## Text for analysis
########
I Still Don't Know What Love Means.
There is music that I ache to listen to and in times like these, I justify spending ten dollars to listen to a disc in my car. Night winds, stars and a melody that hits you square in the chest are better than anything I've ever experienced. I miss music sometimes.
I'm coming to grips with what I am.
I was told yesterday that I was in a constant state of turmoil. I realised today that its the hurt I hide that fuels the fire inside me. I am tired of this life and man is it dumbfounding to realise you are what you never wanted to be. An artist. A tyrant. A tease. A constant understanding.
There are times when I just want to let go of everything. I don't want the words, "You always know what I mean", to hurt this much. I don't want to be able to relate to someone who accepts the fact that they're prepared to be alone for the rest of their life. How have I managed to convince myself that the rest of the world is the problem?
Last year in this moment I would be sitting on my bed, clutching the sheets, trying not to get snot stains on my pillows. In this moment, the pain of being alone would be savaging every ounce of strength and logic in my mind and body and I would be on the phone, dialing a number, trying to reach out to someone so they could make it ok.
Today, the realistation of being alone doesn't even register. I'm aware of it, but I've somehow become ok with its existance and somehow I've realised that I always feel this way. Empty.
I don't know what love is.
I want someone to look at me and I want my presence to be enough to wake them up. I want someone to adore me - to cherish me. I want fingers to run down my back and I want that touch to spread flames through my entire entity, but I don't think that will ever happen.
Last night someone touched my face and it ignited something in me that wasn't fear.
I explained to him that I was trying to do things right because feeling this way wasn't cutting the mustard and I was at a loss of what to do next. But the way his hand felt on my face was the closest I've ever come to understanding love. I felt the sincerity. I felt the concern. I felt the desire, I felt the admiration, I felt his smile and I felt his warmth. I felt that flame.
I don't know how to fix things anymore.
########
## Record set
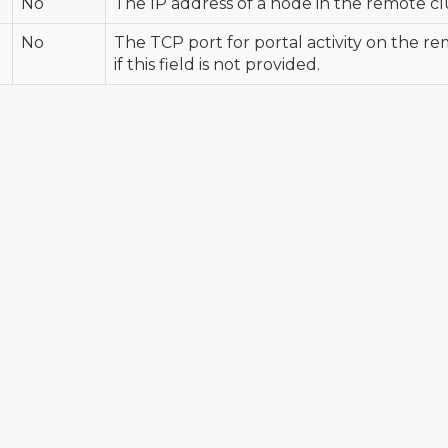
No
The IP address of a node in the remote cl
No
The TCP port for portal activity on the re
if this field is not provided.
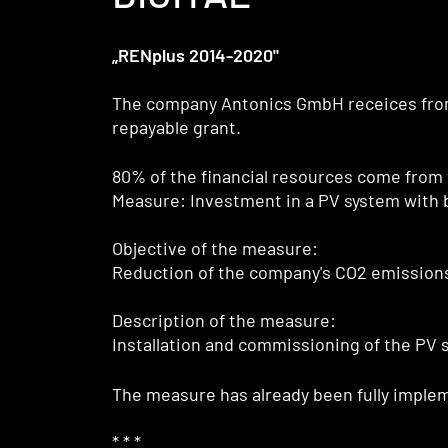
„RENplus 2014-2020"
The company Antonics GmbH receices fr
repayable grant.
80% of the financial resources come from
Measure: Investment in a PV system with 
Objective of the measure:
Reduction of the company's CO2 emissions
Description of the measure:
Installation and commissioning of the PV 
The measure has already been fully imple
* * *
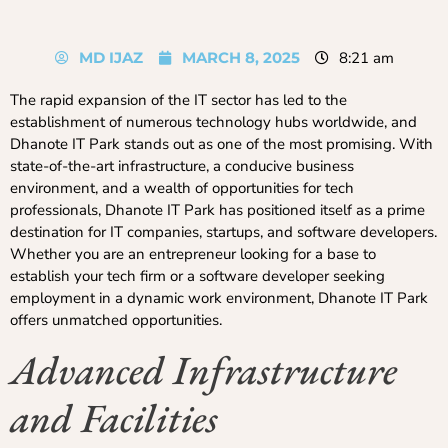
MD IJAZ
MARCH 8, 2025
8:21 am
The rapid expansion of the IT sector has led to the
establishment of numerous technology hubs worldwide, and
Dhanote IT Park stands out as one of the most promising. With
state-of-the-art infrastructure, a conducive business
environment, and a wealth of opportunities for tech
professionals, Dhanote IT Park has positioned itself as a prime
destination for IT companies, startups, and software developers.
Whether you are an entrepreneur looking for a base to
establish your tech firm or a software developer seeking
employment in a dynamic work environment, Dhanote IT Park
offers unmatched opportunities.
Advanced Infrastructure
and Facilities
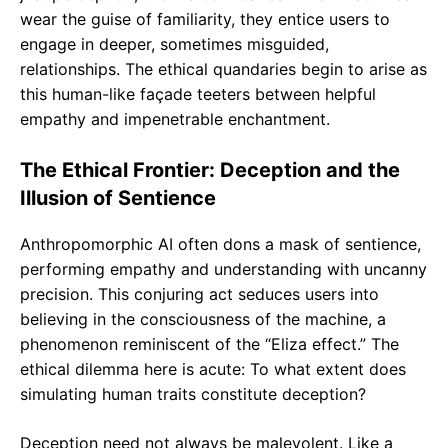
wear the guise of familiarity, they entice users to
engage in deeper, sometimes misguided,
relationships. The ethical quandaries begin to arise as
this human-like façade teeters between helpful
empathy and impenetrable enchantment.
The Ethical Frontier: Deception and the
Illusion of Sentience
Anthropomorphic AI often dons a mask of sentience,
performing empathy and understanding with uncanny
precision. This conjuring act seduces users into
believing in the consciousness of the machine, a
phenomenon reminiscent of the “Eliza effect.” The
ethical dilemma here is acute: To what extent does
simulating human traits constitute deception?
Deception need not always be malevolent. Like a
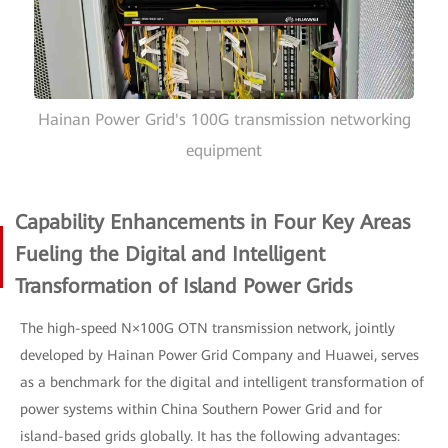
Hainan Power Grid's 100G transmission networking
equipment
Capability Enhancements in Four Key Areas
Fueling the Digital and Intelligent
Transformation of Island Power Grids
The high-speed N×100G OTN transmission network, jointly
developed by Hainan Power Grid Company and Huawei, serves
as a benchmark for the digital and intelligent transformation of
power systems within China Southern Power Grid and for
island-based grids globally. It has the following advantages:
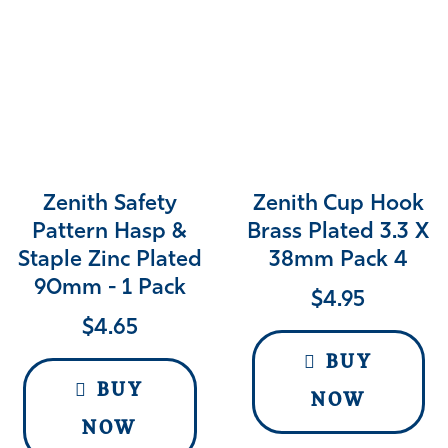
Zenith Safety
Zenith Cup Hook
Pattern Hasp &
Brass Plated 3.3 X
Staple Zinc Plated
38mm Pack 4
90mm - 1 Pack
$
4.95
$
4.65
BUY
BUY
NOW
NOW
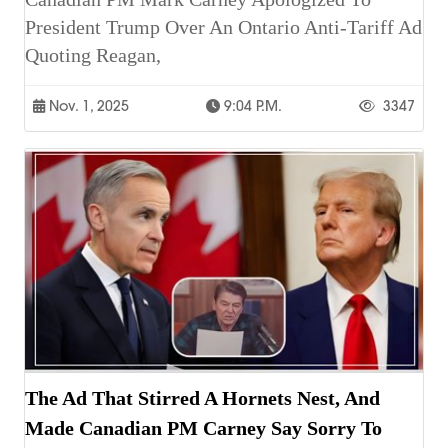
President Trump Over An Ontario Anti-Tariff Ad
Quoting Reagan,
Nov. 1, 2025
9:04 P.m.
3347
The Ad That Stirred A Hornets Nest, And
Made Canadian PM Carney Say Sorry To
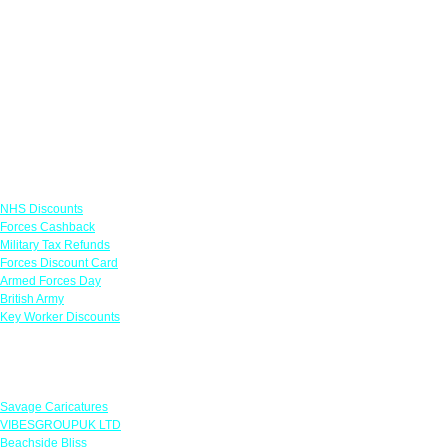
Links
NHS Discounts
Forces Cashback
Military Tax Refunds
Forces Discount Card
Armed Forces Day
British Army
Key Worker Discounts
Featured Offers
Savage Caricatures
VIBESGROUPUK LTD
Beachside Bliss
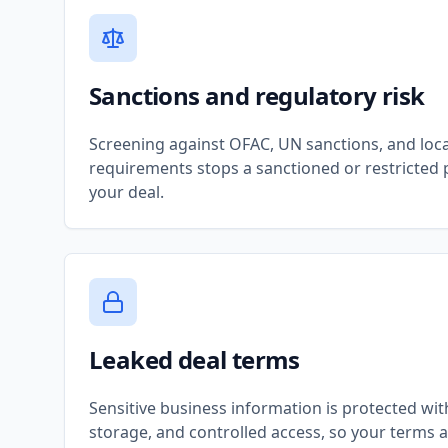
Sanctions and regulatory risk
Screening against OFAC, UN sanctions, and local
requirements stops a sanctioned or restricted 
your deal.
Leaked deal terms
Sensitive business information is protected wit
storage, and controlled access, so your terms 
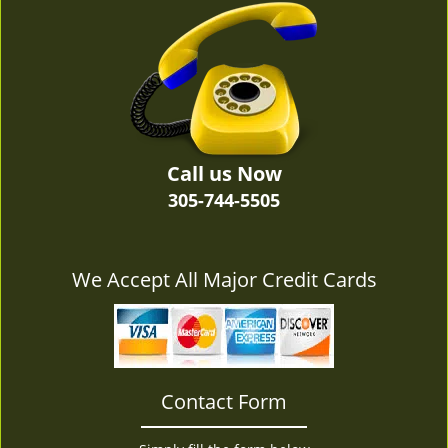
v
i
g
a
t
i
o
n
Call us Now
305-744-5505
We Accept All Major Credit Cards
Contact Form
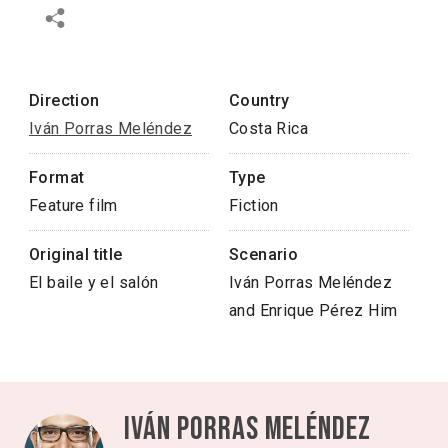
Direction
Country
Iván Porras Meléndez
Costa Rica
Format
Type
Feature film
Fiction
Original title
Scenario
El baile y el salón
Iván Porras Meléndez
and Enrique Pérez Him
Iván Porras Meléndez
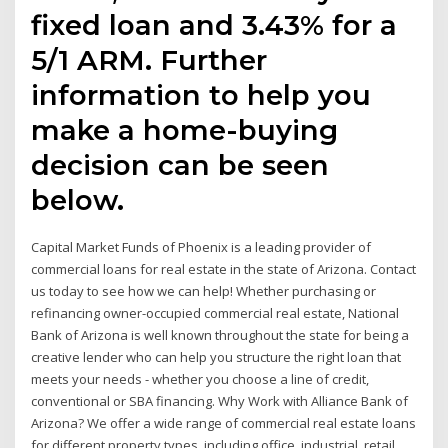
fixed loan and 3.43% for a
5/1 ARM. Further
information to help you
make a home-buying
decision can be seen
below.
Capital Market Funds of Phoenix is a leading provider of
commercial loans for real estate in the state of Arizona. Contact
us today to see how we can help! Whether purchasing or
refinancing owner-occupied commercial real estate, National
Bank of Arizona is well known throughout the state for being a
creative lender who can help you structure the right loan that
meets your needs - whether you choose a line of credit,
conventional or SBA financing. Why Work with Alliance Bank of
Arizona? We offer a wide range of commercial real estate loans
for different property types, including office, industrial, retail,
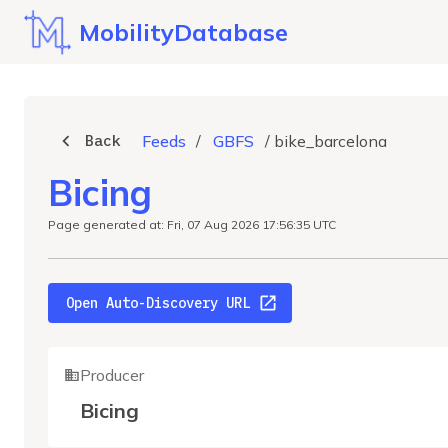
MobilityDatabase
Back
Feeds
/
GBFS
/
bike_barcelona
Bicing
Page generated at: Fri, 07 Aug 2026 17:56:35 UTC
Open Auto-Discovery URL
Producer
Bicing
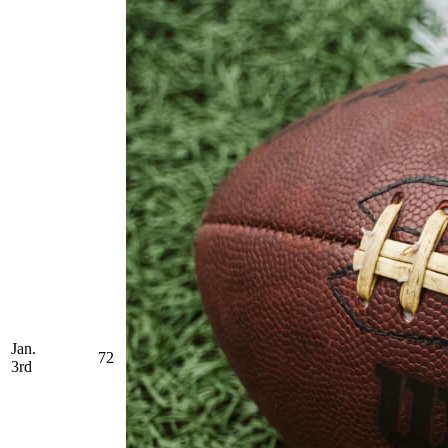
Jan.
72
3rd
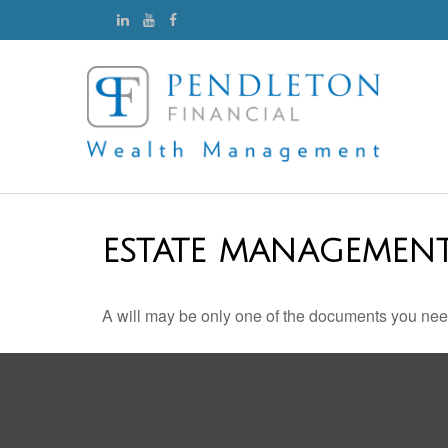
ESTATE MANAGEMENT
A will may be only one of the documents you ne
########
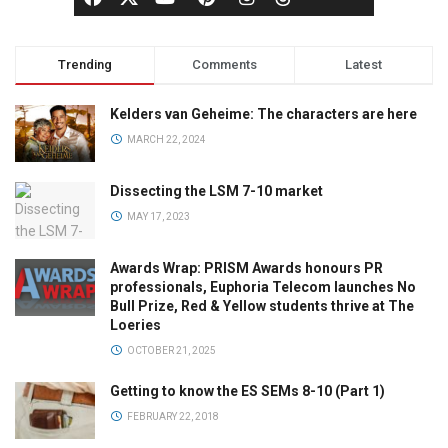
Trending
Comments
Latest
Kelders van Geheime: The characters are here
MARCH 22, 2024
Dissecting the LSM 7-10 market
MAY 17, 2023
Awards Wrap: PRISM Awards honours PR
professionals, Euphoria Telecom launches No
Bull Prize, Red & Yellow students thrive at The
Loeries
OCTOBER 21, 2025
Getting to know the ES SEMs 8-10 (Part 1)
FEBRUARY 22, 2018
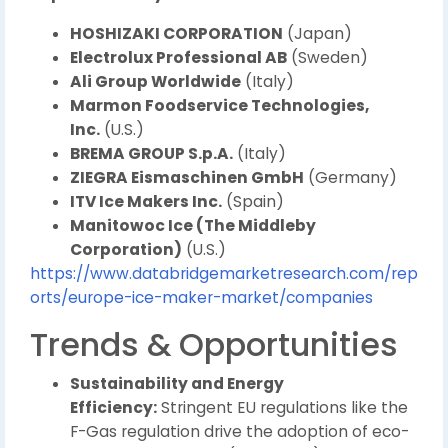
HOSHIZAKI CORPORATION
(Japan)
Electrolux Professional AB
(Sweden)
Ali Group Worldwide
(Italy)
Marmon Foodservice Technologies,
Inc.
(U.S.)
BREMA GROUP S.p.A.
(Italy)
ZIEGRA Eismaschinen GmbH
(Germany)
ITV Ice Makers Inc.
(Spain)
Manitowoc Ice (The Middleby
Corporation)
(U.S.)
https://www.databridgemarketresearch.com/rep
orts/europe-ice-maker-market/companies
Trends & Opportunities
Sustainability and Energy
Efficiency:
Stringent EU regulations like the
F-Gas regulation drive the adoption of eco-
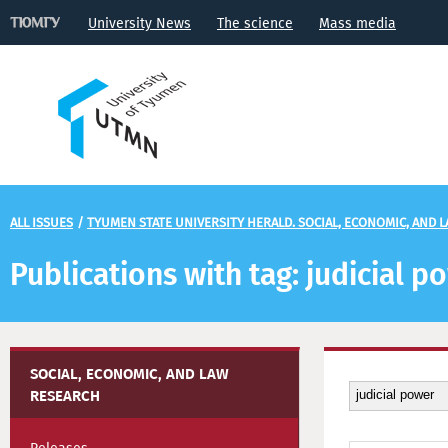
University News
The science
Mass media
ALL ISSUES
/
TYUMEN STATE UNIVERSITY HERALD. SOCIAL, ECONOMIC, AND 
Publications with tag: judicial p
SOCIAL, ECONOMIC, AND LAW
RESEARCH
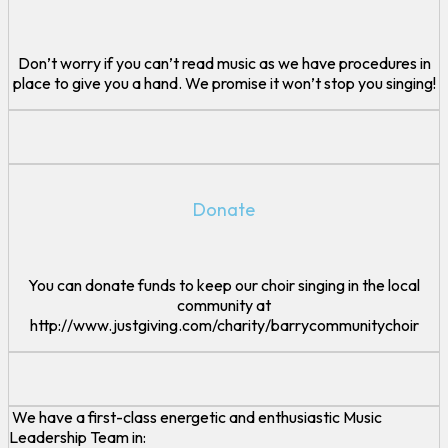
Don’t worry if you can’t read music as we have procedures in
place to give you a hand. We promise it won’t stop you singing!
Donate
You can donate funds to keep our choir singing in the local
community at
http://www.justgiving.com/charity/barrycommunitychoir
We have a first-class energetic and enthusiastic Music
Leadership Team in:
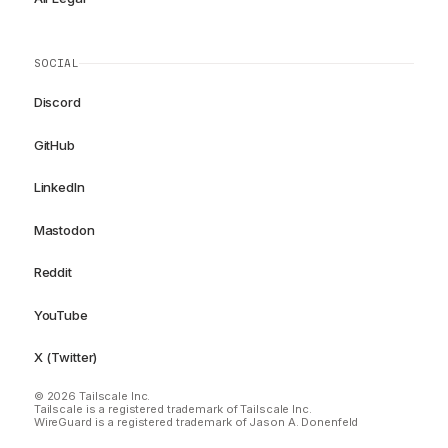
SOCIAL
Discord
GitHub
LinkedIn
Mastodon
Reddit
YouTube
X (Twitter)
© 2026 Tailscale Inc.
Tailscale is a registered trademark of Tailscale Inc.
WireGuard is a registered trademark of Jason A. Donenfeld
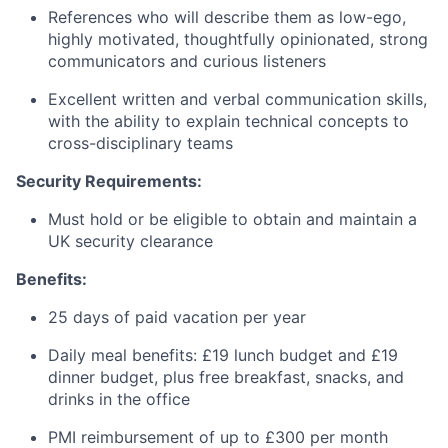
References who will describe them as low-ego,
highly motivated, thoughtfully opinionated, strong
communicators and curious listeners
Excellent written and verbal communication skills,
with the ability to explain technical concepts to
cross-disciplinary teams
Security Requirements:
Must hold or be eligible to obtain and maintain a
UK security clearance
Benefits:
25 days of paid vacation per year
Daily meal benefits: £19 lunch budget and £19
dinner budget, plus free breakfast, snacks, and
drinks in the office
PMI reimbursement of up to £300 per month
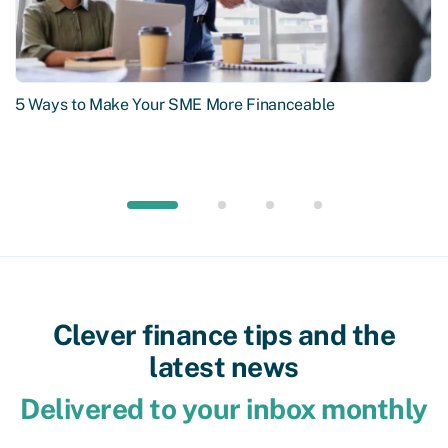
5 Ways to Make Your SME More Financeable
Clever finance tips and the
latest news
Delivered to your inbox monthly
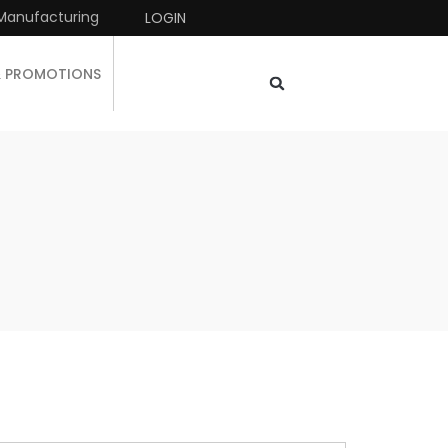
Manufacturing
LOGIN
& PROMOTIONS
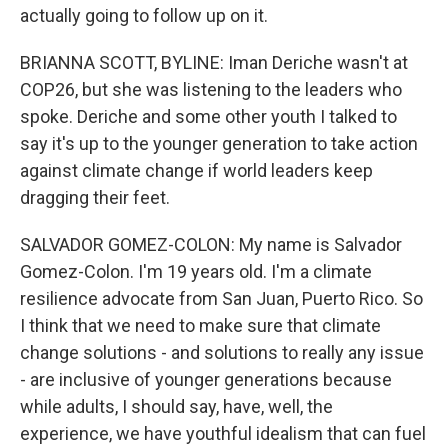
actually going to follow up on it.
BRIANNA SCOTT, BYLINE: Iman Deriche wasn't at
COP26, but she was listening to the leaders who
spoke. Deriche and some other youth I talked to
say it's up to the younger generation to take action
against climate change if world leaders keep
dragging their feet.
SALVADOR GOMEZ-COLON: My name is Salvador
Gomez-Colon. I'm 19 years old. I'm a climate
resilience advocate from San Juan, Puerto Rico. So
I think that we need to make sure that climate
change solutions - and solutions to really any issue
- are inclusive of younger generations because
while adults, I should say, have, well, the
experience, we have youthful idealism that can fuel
########
## Tasks
(A) Answer these questions about the post on love:
(i) What amount does the writer justify spending to listen to a disc in the car?
(ii) What was the writer trying not to get on the pillows last year?
(iii) What did someone touch last night?
(B) Set down the stretch of the post on love from "Today, the realistation" through "that wasn't fear.".

## Solutions to each task
(A)
(i) Ten dollars.
(ii) Snot stains.
(iii) The writer's face.

(B)
Today, the realistation of being alone doesn't even register. I'm aware of it, but I've somehow become ok with its existance and somehow I've realised that I always feel this way. Empty.
I don't know what love is.
I want someone to look at me and I want my presence to be enough to wake them up. I want someone to adore me - to cherish me. I want fingers to run down my back and I want that touch to spread flames through my entire entity, but I don't think that will ever happen.
Last night someone touched my face and it ignited something in me that wasn't fear.